Le mal de dos fait presque partie du quotidien de beaucoup d’entre nous, moi y compris après des années à porter du matériel photo en reportage. Je précise d’emblée que je ne suis ni médecin ni kinésithérapeute : ce qui suit reste des repères généraux sur la position pour soulager le mal de dos, et ne remplace en rien une consultation en cas de douleur qui persiste ou s’aggrave.

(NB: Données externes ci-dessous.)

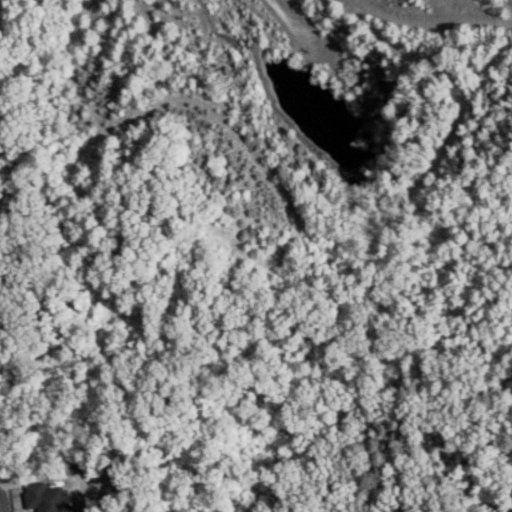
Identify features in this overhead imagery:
building: (46, 498)
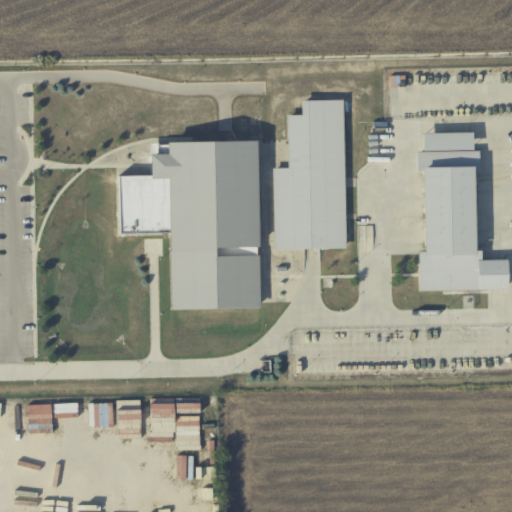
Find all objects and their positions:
road: (127, 78)
road: (11, 124)
building: (447, 141)
road: (5, 174)
building: (313, 178)
building: (311, 180)
building: (452, 216)
building: (201, 219)
building: (200, 220)
building: (452, 226)
road: (13, 271)
road: (499, 319)
building: (128, 406)
building: (70, 416)
building: (43, 434)
crop: (370, 450)
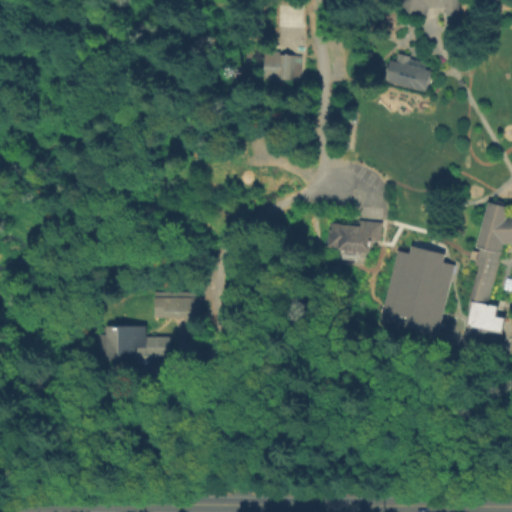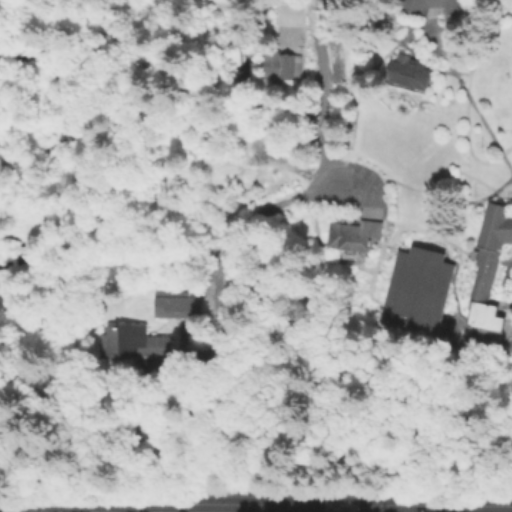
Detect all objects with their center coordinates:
building: (428, 5)
building: (429, 6)
building: (279, 64)
building: (280, 66)
building: (405, 71)
building: (406, 72)
building: (373, 154)
building: (351, 234)
building: (351, 236)
building: (489, 248)
building: (489, 267)
building: (415, 289)
building: (415, 289)
building: (174, 304)
building: (177, 306)
building: (483, 317)
building: (132, 342)
building: (135, 342)
road: (256, 503)
road: (351, 508)
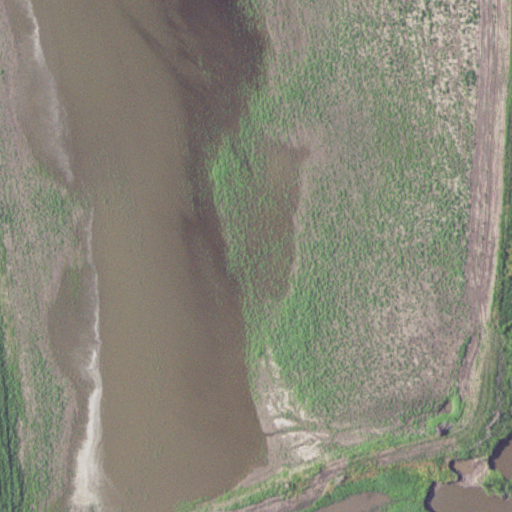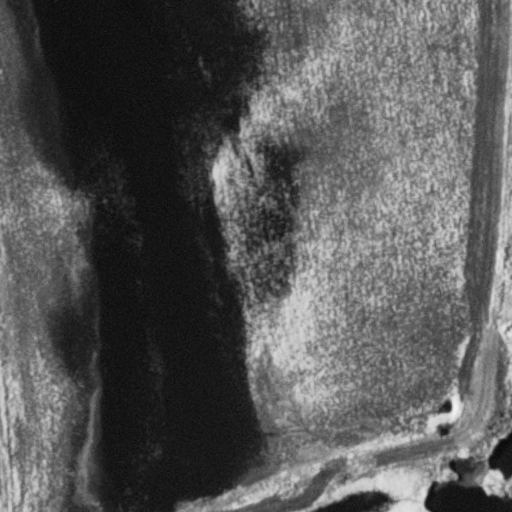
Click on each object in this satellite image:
road: (4, 469)
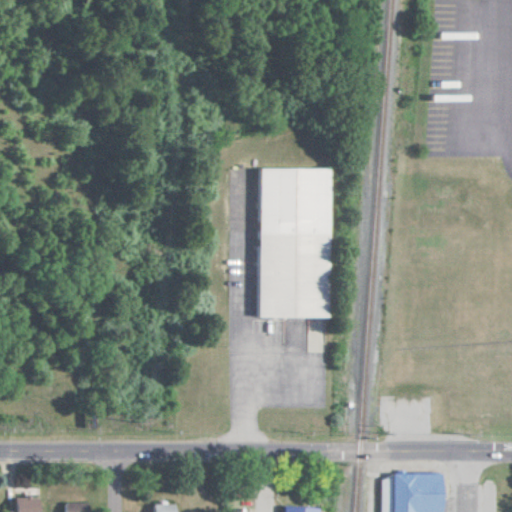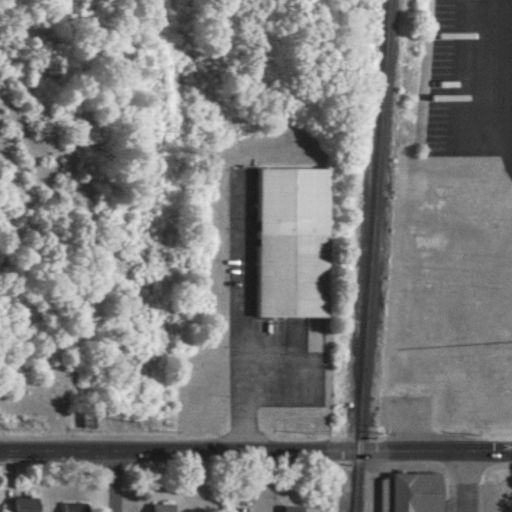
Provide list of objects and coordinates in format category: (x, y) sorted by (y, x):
road: (507, 76)
building: (285, 240)
railway: (369, 256)
road: (241, 317)
road: (256, 452)
road: (259, 481)
road: (110, 482)
road: (463, 482)
building: (405, 492)
building: (19, 504)
building: (70, 507)
building: (156, 507)
building: (293, 509)
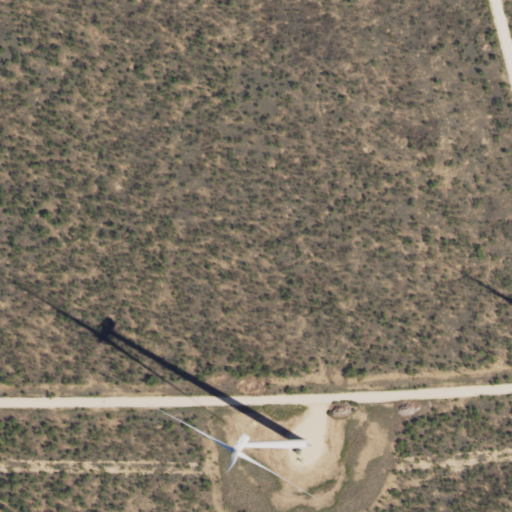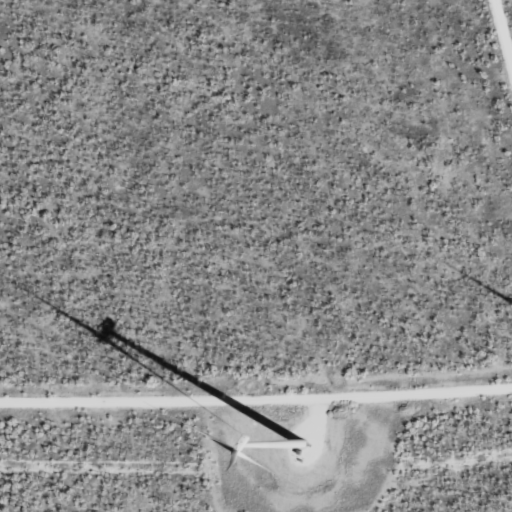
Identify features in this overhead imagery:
wind turbine: (301, 451)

La position allongée qui soulage le plus souvent
Une des positions les plus fréquemment recommandées consiste à s’allonger sur le dos, les jambes surélevées, genoux pliés à 90 degrés posés sur une chaise ou un accoudoir bas. Cette posture, parfois appelée position de décompression, réduit la pression exercée sur les vertèbres lombaires en relâchant les muscles du bas du dos. Je la pratique volontiers quelques minutes après une longue journée passée assis à écrire.

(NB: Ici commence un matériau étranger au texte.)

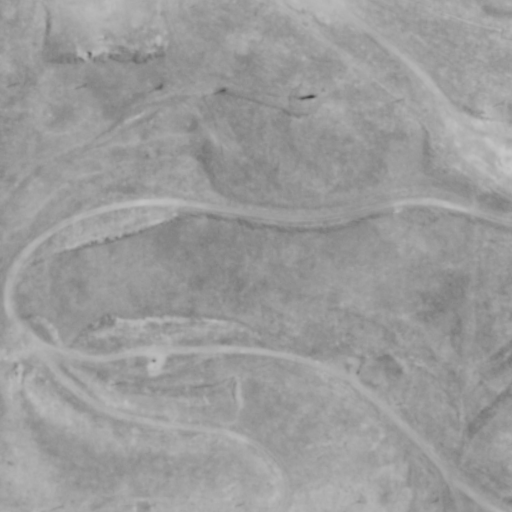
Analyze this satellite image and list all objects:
road: (437, 70)
road: (74, 232)
road: (269, 377)
road: (416, 485)
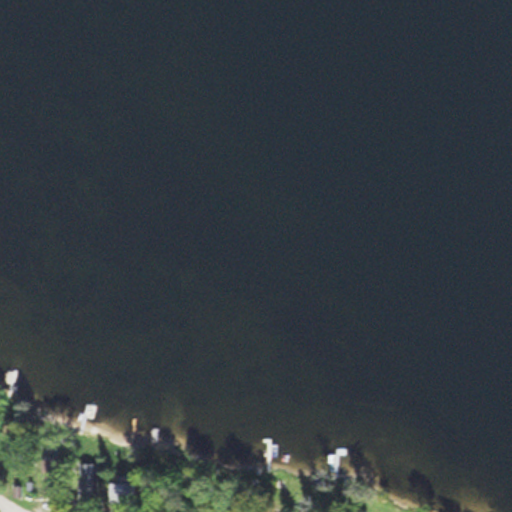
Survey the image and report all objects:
building: (121, 492)
road: (20, 500)
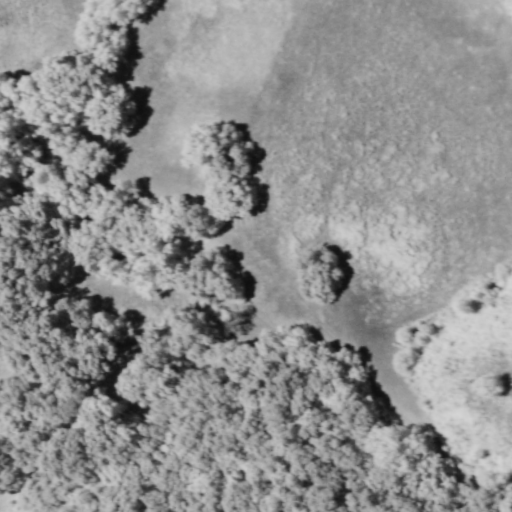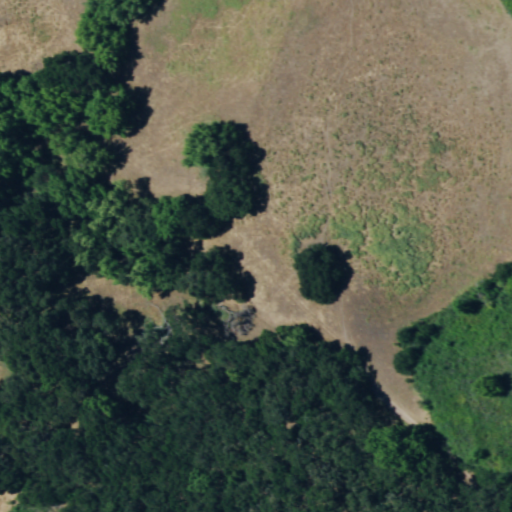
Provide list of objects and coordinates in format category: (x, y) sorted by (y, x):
road: (257, 255)
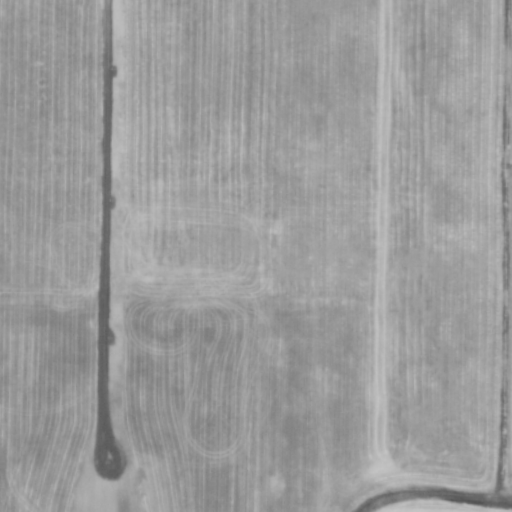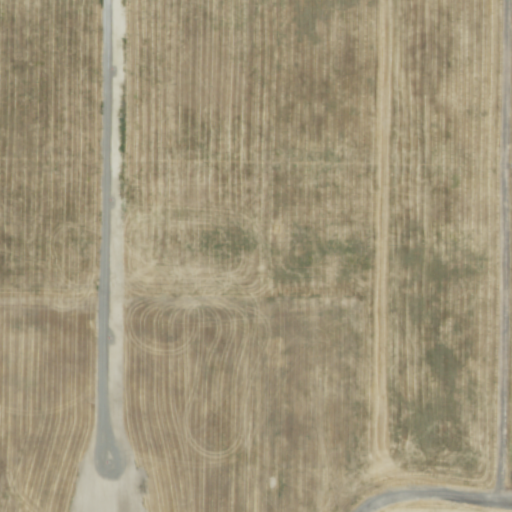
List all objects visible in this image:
airport: (255, 255)
road: (434, 493)
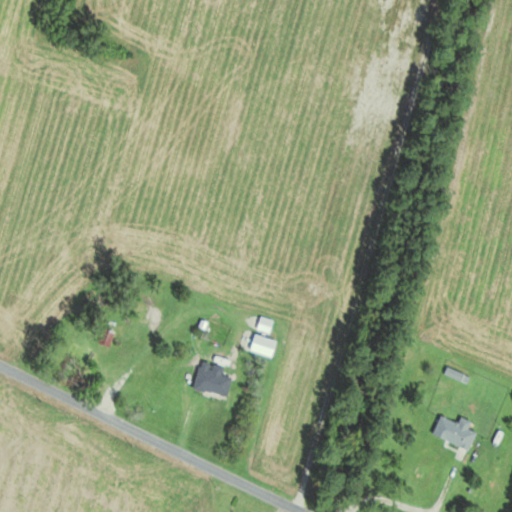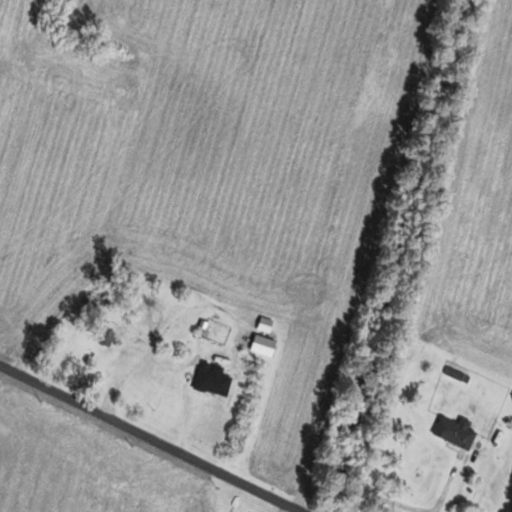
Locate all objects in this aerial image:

Dormir sur le côté, en chien de fusil
Pour la nuit, la position en chien de fusil, sur le côté avec un coussin entre les genoux, est souvent citée comme la plus respectueuse de la colonne vertébrale. Elle maintient un alignement plus naturel entre le bassin et les épaules que la position sur le ventre, généralement déconseillée car elle force une torsion du cou et accentue la cambrure lombaire.

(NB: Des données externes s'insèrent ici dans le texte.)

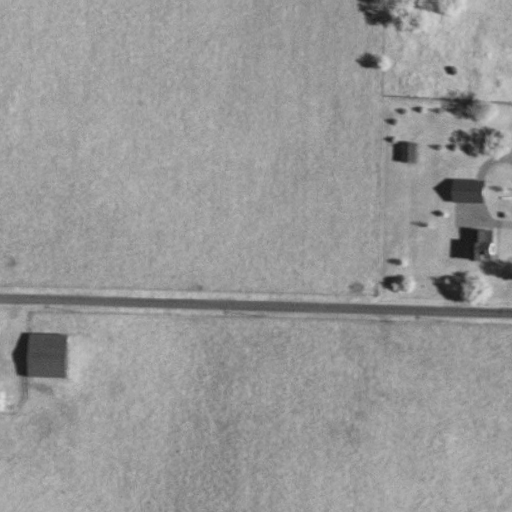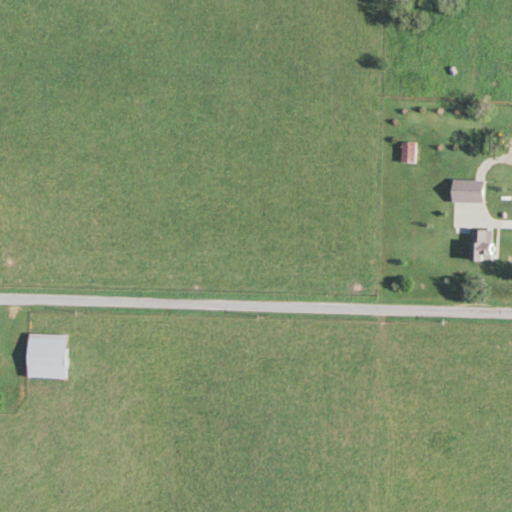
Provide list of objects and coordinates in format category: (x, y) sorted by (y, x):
building: (408, 150)
building: (464, 172)
building: (480, 238)
road: (256, 304)
building: (47, 353)
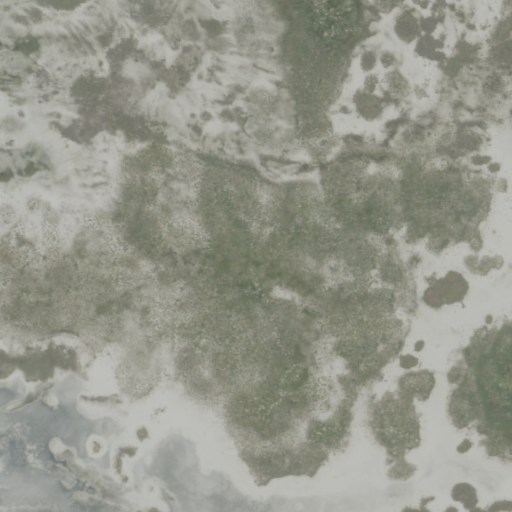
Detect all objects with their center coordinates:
park: (256, 256)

Quelques repères généraux, sans se substituer à un avis médical
- Allongé sur le dos, jambes surélevées, pour décomprimer les lombaires
- Sur le côté, en chien de fusil, avec un coussin entre les genoux pour dormir
- Assis, dos droit, pieds à plat, pour limiter la pression sur le bas du dos
- Éviter les positions prolongées, même confortables au départ
- Bouger régulièrement plutôt que rechercher une position figée
Le gainage et l’étirement du psoas, en complément
Au-delà des positions de repos, renforcer les muscles profonds aide souvent à prévenir les récidives. Le gainage, pratiqué progressivement et sans forcer, stabilise la ceinture abdominale et soulage indirectement le bas du dos. L’étirement du psoas, ce muscle profond qui relie la colonne au fémur, est également souvent cité par les kinésithérapeutes chez les personnes qui restent longtemps assises, car un psoas raccourci accentue la cambrure lombaire.
La méthode McKenzie, une approche encadrée
Certains professionnels s’appuient sur la méthode McKenzie, une approche d’exercices d’extension du dos conçue pour soulager certaines douleurs lombaires et cervicales. Elle repose sur une évaluation individuelle par un thérapeute formé, ce qui signifie qu’elle ne s’improvise pas seul à partir d’une vidéo trouvée en ligne : chaque dos réagit différemment selon l’origine de la douleur.
Quand consulter
Si la douleur persiste au-delà de quelques jours, s’intensifie, irradie dans une jambe ou s’accompagne de fourmillements, il est important de consulter un médecin ou un kinésithérapeute plutôt que de multiplier les positions trouvées sur internet. Ces repères généraux peuvent soulager un inconfort passager, mais seul un professionnel peut identifier la cause réelle d’un mal de dos qui s’installe.